PASCO — Franklin County admitted this week that county commissioner elections violate a state voting law by discriminating against Latino voters.
Now, attorneys for the county are asking for time to fix the system so it complies with the Washington Voting Rights Act, according to court documents filed Tuesday.
The county has been accused of keeping Latino voters separated by voting districts and silenced by having at-large elections.
“The size of the Latino population in Franklin County and the existence of polarized voting among its citizens is factually supported,” they wrote in the court documents.
“To argue otherwise, Franklin County would have had to cherry-pick small, outlier precincts that stand contrary to the overall trends of the 105 precincts,” they wrote.
While they agreed that the way commissioners are elected needs to change, they are asking for time to get input on how the districts should be redrawn. They are asking to have until Nov. 15 to present a proposal to the court.
But at least one county commissioner, Clint Didier, doesn’t agree there’s an issue and plans to challenge the constitutionality of the law as a citizen.
The attorneys, Casey Bruner and Asti Gallina, made the statement ahead of a hearing next week when a judge was expected to decide whether Franklin County needed to change how its current districts are drawn as well as the current system of having everyone in the county vote for commissioners in the general election.
Three local members of the League of United Latin American Citizens with help from the UCLA Voting Rights Project sued the county in Franklin County Superior Court in April.
They asked to have a judge decide whether the county was violating a 2018 state law that protects minority groups from not being able to pick a candidate of their choice.
The heavily Latino precincts in east Pasco vote differently than the majority white precincts in other sections of the county. But those east Pasco precincts are split up between the three commissioner districts, according to the Voting Rights Project.
Their votes are further diluted because if they get a candidate past the primary, the entire county then votes in the general election.
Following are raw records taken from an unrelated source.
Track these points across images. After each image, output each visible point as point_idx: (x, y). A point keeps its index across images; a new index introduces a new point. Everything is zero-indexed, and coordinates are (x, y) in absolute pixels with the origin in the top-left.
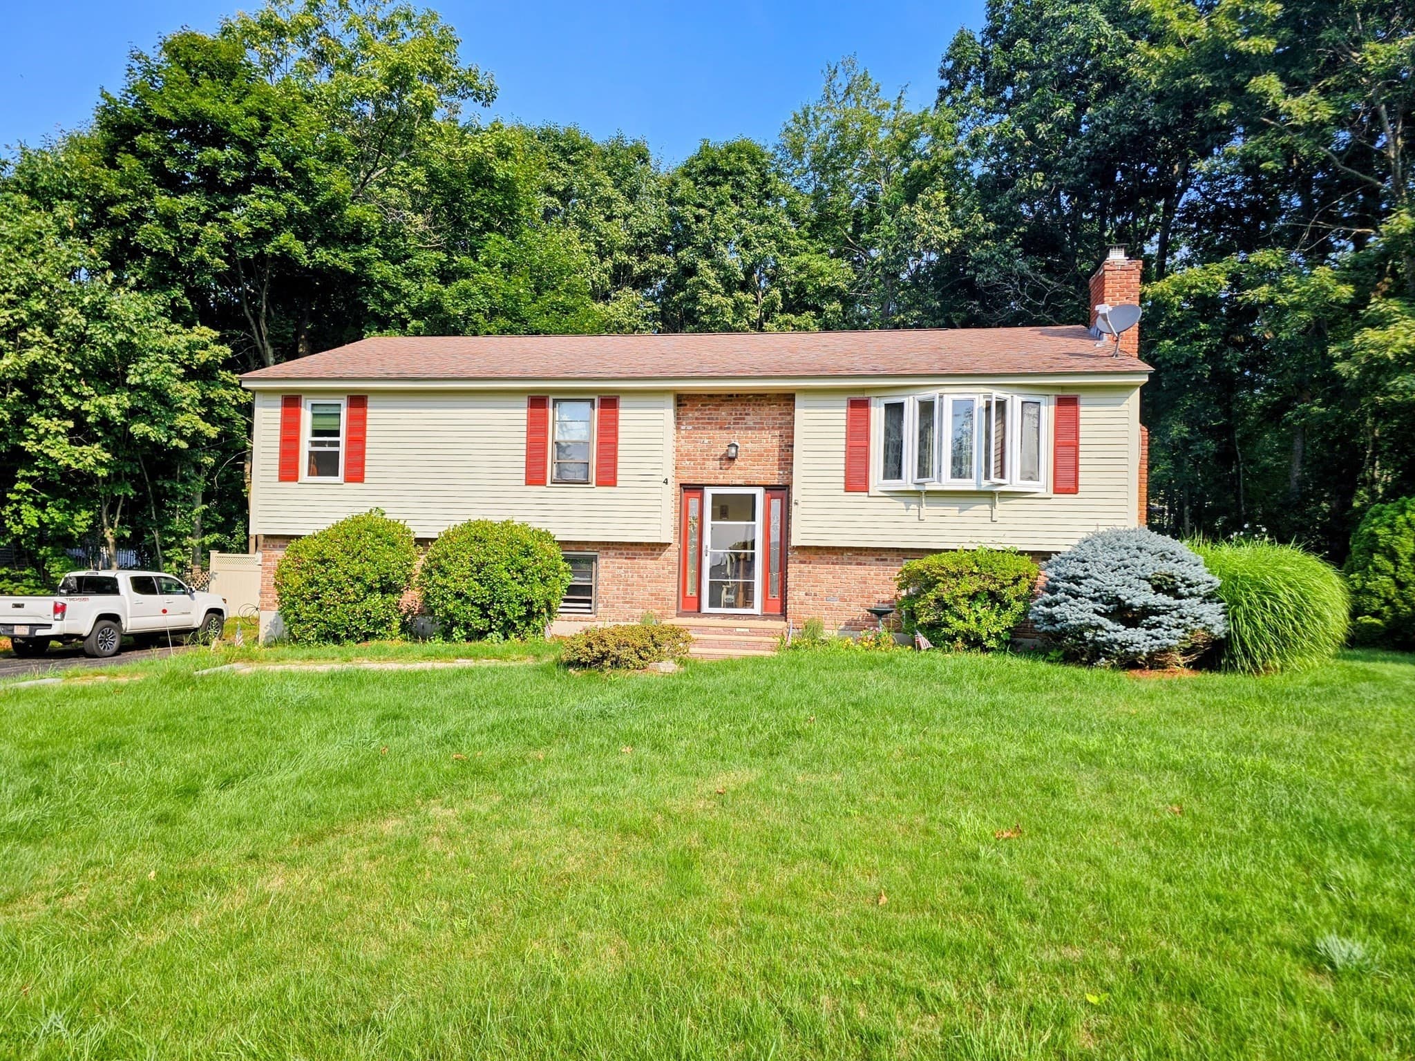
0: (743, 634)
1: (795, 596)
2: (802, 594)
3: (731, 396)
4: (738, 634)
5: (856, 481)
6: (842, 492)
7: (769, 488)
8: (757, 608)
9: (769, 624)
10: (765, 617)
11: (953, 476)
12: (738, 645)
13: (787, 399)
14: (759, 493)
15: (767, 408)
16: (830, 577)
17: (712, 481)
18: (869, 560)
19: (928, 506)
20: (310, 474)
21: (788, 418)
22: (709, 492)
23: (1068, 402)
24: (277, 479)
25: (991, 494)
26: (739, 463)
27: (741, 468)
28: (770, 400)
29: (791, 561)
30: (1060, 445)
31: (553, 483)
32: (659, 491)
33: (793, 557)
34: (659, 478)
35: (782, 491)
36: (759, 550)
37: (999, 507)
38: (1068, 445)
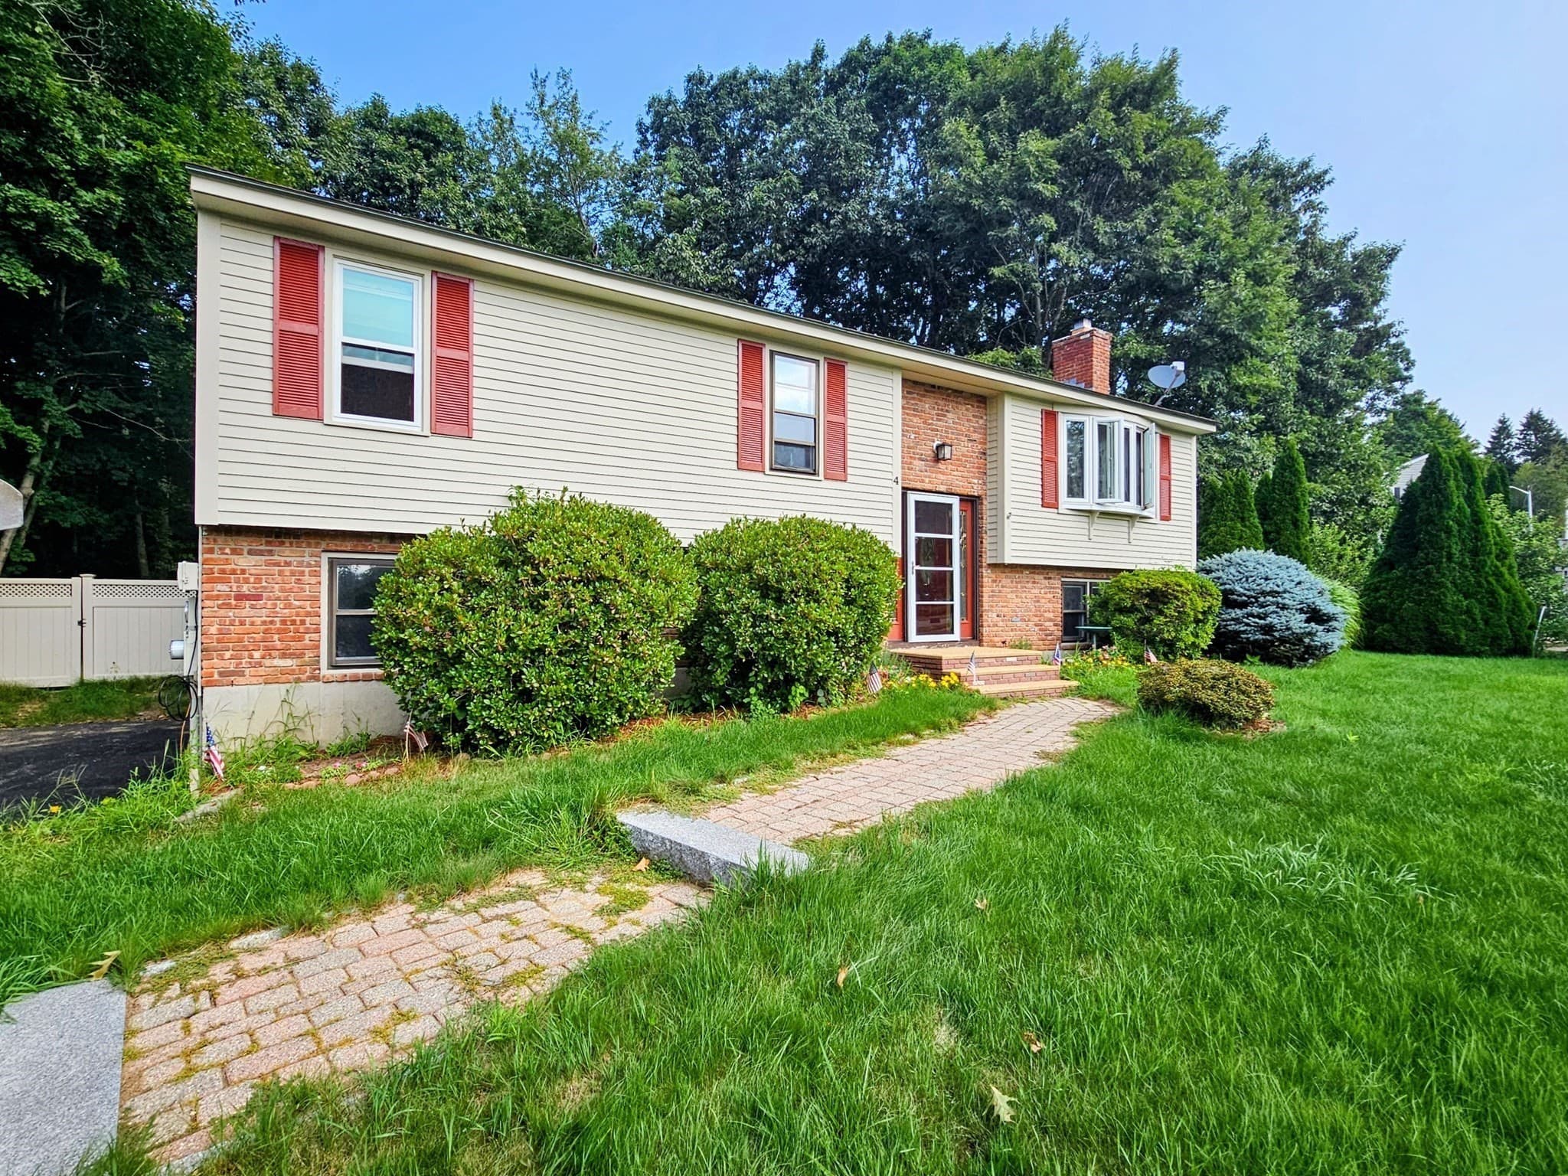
0: (1013, 664)
1: (989, 618)
2: (995, 616)
4: (1010, 664)
5: (1049, 497)
6: (1040, 509)
7: (964, 498)
8: (957, 635)
9: (966, 649)
10: (963, 642)
13: (984, 401)
14: (955, 501)
15: (964, 407)
16: (1014, 595)
18: (1039, 578)
19: (1095, 526)
20: (344, 411)
21: (981, 422)
22: (913, 497)
23: (1165, 441)
24: (268, 410)
25: (1130, 518)
26: (942, 466)
27: (943, 474)
28: (965, 398)
29: (985, 580)
30: (1162, 478)
31: (772, 469)
32: (889, 491)
33: (987, 577)
34: (889, 476)
35: (971, 503)
36: (956, 567)
37: (1135, 530)
38: (1166, 479)
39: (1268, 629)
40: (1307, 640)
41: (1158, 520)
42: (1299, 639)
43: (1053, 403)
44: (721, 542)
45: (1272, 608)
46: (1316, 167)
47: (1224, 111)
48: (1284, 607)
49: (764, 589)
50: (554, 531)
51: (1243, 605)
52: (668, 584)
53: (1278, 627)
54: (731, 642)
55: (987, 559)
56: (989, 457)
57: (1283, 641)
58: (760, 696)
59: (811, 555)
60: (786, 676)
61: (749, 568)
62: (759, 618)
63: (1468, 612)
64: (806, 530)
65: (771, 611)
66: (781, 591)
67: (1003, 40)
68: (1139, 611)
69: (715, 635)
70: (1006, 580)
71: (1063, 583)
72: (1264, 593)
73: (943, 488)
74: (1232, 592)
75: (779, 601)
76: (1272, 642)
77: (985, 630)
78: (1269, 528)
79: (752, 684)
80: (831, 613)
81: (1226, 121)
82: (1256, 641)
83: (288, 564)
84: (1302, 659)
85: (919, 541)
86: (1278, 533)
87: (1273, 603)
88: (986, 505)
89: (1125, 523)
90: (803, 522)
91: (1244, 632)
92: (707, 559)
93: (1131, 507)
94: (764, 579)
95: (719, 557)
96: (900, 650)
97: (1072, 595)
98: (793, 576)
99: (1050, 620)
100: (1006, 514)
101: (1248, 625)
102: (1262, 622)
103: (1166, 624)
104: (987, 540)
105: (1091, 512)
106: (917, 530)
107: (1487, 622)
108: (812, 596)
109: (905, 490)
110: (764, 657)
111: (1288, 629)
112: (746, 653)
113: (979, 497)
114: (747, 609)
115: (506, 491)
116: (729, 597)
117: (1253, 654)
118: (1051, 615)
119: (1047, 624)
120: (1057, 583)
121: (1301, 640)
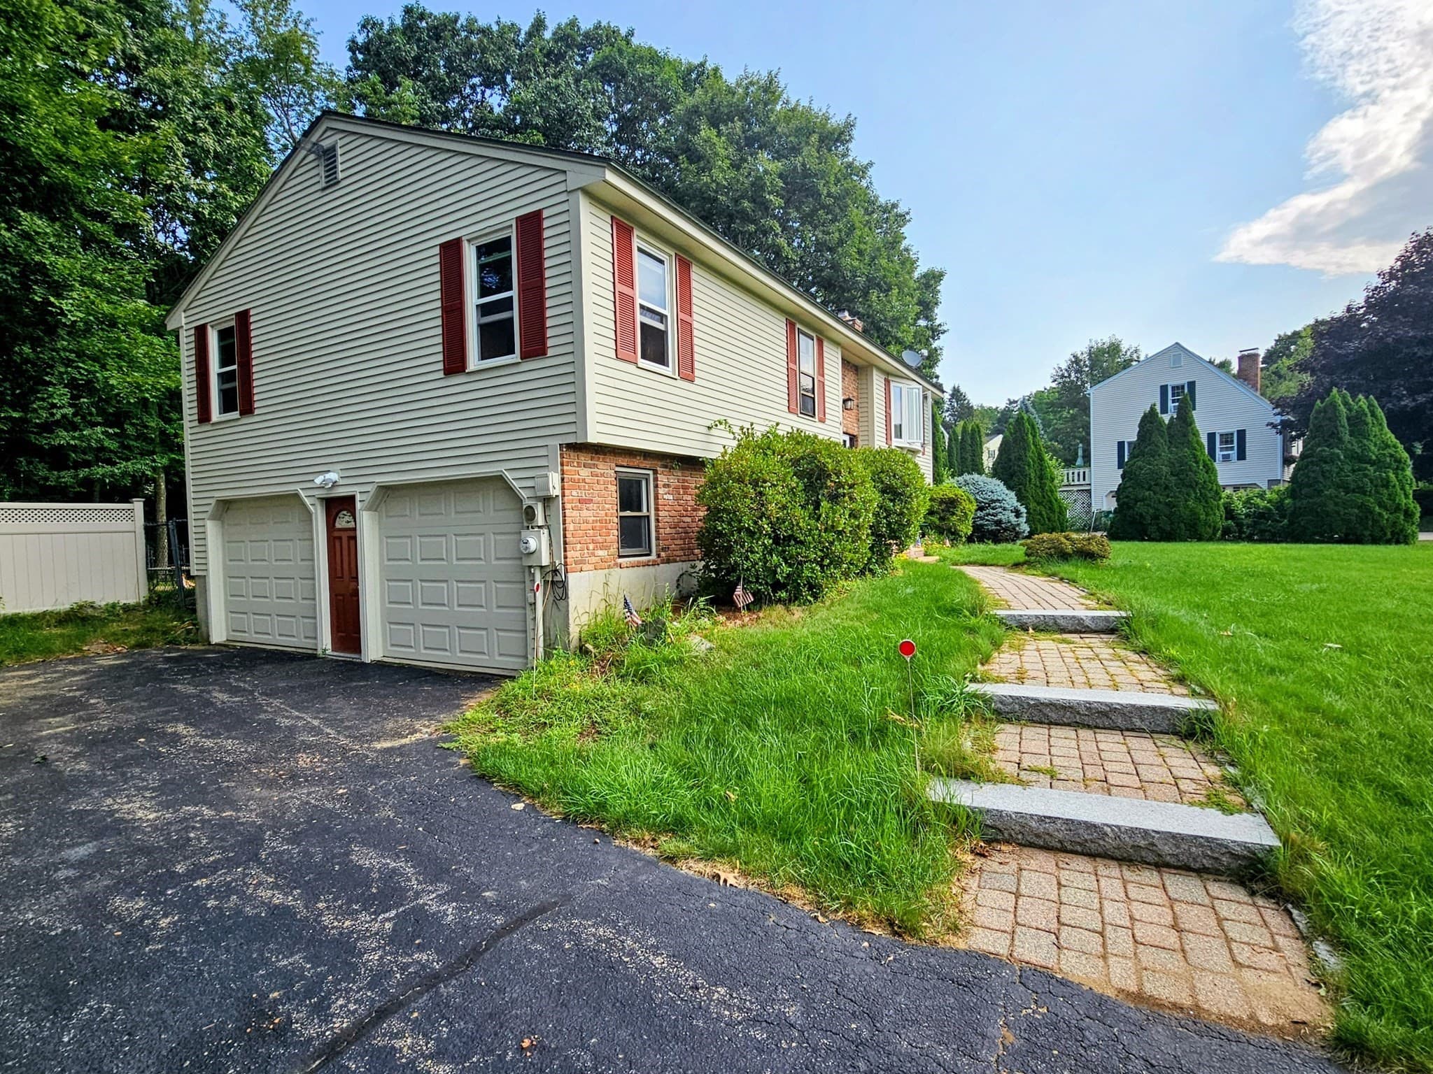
5: (888, 437)
6: (885, 445)
7: (850, 437)
13: (857, 370)
14: (848, 440)
20: (642, 356)
21: (856, 384)
24: (614, 354)
27: (845, 420)
31: (800, 413)
32: (838, 431)
34: (838, 420)
43: (889, 374)
45: (1000, 510)
46: (901, 209)
47: (871, 164)
48: (1005, 509)
56: (860, 409)
63: (1041, 514)
67: (702, 60)
72: (994, 501)
81: (871, 172)
83: (602, 475)
88: (860, 441)
93: (919, 446)
105: (904, 449)
107: (1049, 519)
113: (856, 436)
117: (988, 539)
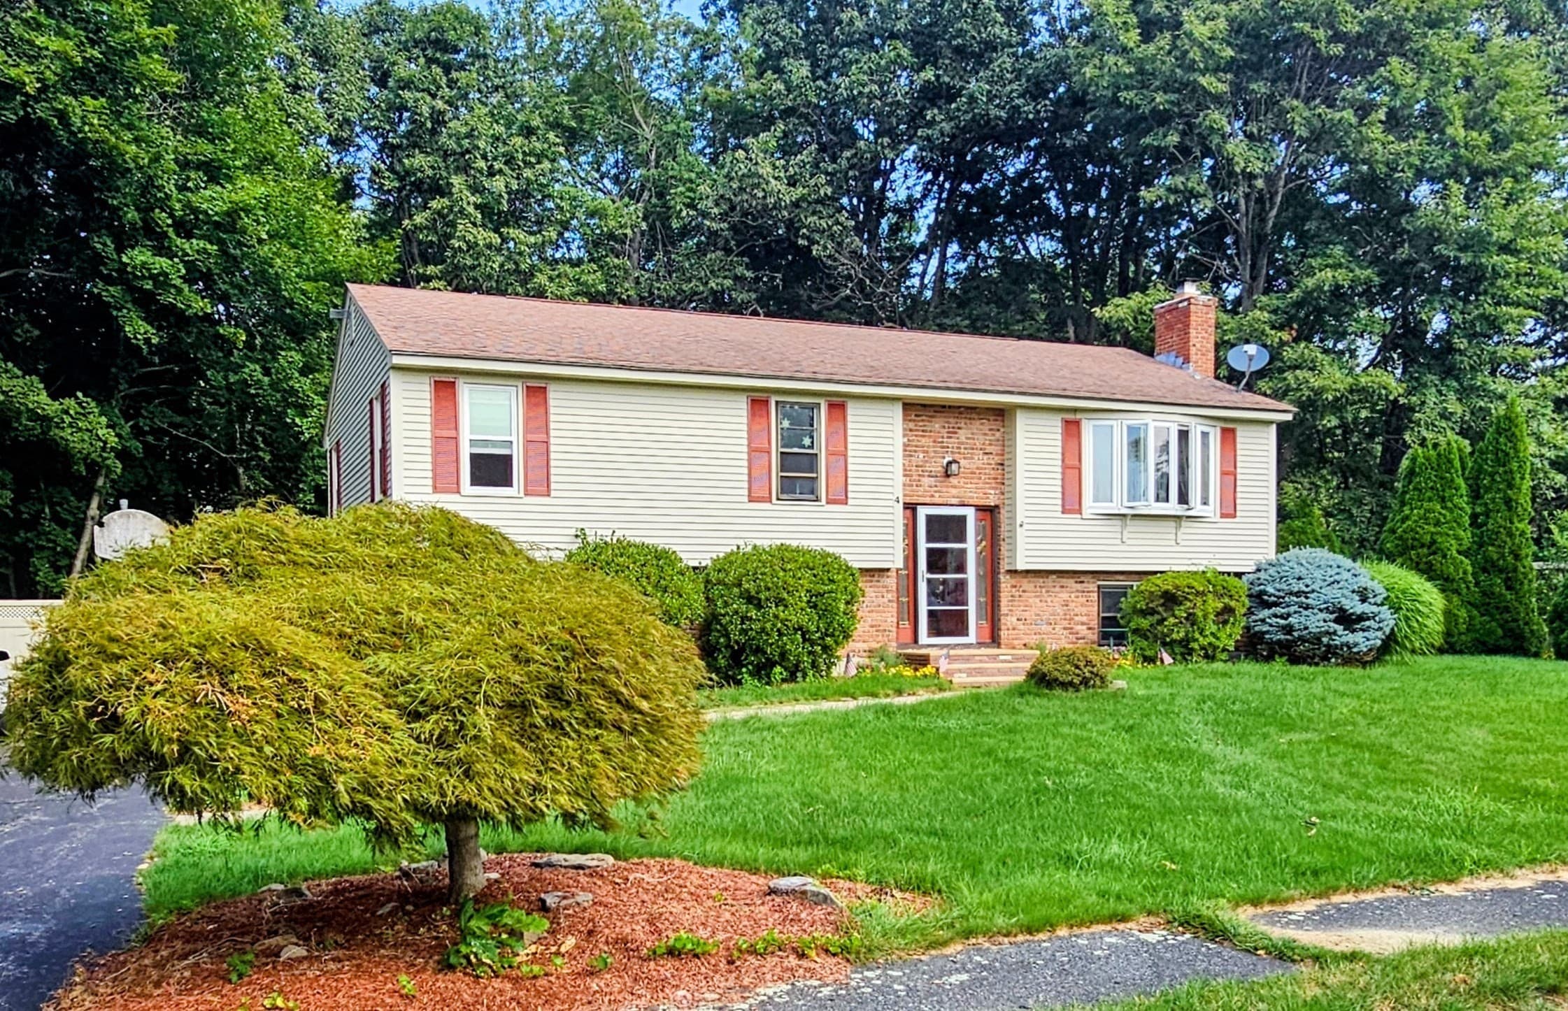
0: (1005, 661)
1: (1008, 621)
2: (1014, 619)
3: (944, 407)
4: (1003, 661)
5: (1071, 503)
6: (1059, 515)
7: (980, 508)
8: (972, 638)
9: (983, 651)
10: (980, 644)
11: (1157, 499)
12: (1001, 672)
13: (1001, 414)
14: (970, 513)
15: (978, 422)
16: (1037, 600)
17: (928, 500)
18: (1070, 582)
19: (1129, 529)
20: (473, 484)
21: (998, 434)
22: (922, 512)
23: (1228, 435)
24: (430, 490)
25: (1178, 518)
26: (953, 480)
27: (955, 487)
28: (979, 414)
29: (1003, 585)
30: (1224, 473)
31: (778, 499)
32: (890, 510)
33: (1005, 582)
34: (890, 496)
35: (989, 513)
36: (971, 575)
37: (1183, 530)
38: (1230, 473)
39: (1289, 629)
40: (1325, 640)
41: (1218, 519)
42: (1317, 639)
43: (1075, 410)
44: (723, 564)
45: (1296, 608)
48: (1307, 607)
49: (750, 599)
50: (608, 564)
51: (1269, 605)
52: (681, 596)
53: (1297, 626)
54: (727, 636)
55: (1005, 566)
56: (1004, 468)
57: (1302, 639)
58: (751, 674)
59: (781, 574)
60: (767, 659)
61: (740, 585)
62: (744, 619)
64: (784, 554)
65: (753, 613)
66: (760, 600)
68: (1158, 613)
69: (718, 631)
70: (1026, 584)
71: (1099, 587)
72: (1292, 593)
73: (954, 501)
74: (1264, 592)
75: (759, 606)
76: (1294, 641)
77: (1003, 634)
78: (1478, 510)
79: (745, 666)
80: (799, 614)
82: (1279, 640)
84: (1325, 658)
85: (931, 552)
86: (1488, 516)
87: (1297, 603)
88: (1004, 515)
89: (1173, 524)
90: (782, 548)
91: (1267, 632)
92: (714, 577)
93: (1172, 507)
94: (747, 591)
95: (721, 575)
96: (910, 651)
97: (1110, 598)
98: (768, 589)
99: (1083, 624)
100: (1018, 523)
101: (1271, 625)
102: (1282, 622)
103: (1175, 625)
104: (1004, 547)
105: (1124, 515)
106: (929, 540)
108: (780, 602)
109: (911, 508)
110: (751, 646)
111: (1306, 628)
112: (737, 642)
113: (997, 507)
114: (736, 612)
115: (573, 532)
116: (726, 604)
117: (1281, 655)
118: (1084, 619)
119: (1079, 627)
120: (1093, 587)
121: (1319, 639)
While the county’s attorneys said the system obviously violates state and federal law, they argued it wasn’t intentional.
The system has been used for decades “to ensure that candidates represent each individual area within the county ... but that the elected officials are responsive to the citizens from all areas of the county.”
Three local residents and the UCLA project asked for a judgment in July after filing the lawsuit the April. While it was initially scheduled for a hearing in August, the county asked to wait until after the results from the 2020 U.S. Census were released.
Those results showed 53 percent of the nearly 97,000 people living in Franklin County are Latino.
There are about 66,000 people who can vote and, of those, 32,500 are Latino.
Census data from 2017 showed Latinos accounted for a third of the voting population.
Even in this case, if they divided the county between three equal districts, it is possible to create a district of about 32,000 that is majority Latino.
Census data also shows most of the precincts in Pasco east of Highway 395 are 70 to 90 percent Latino.
When they looked across elections they found those Latino-heavy districts voted differently than the majority white districts.
”Many races were analyzed by Franklin County in this fashion and the trends were consistent,” according to the county’s attorneys.
While the differences could be because of party preferences, the state law could still be violated.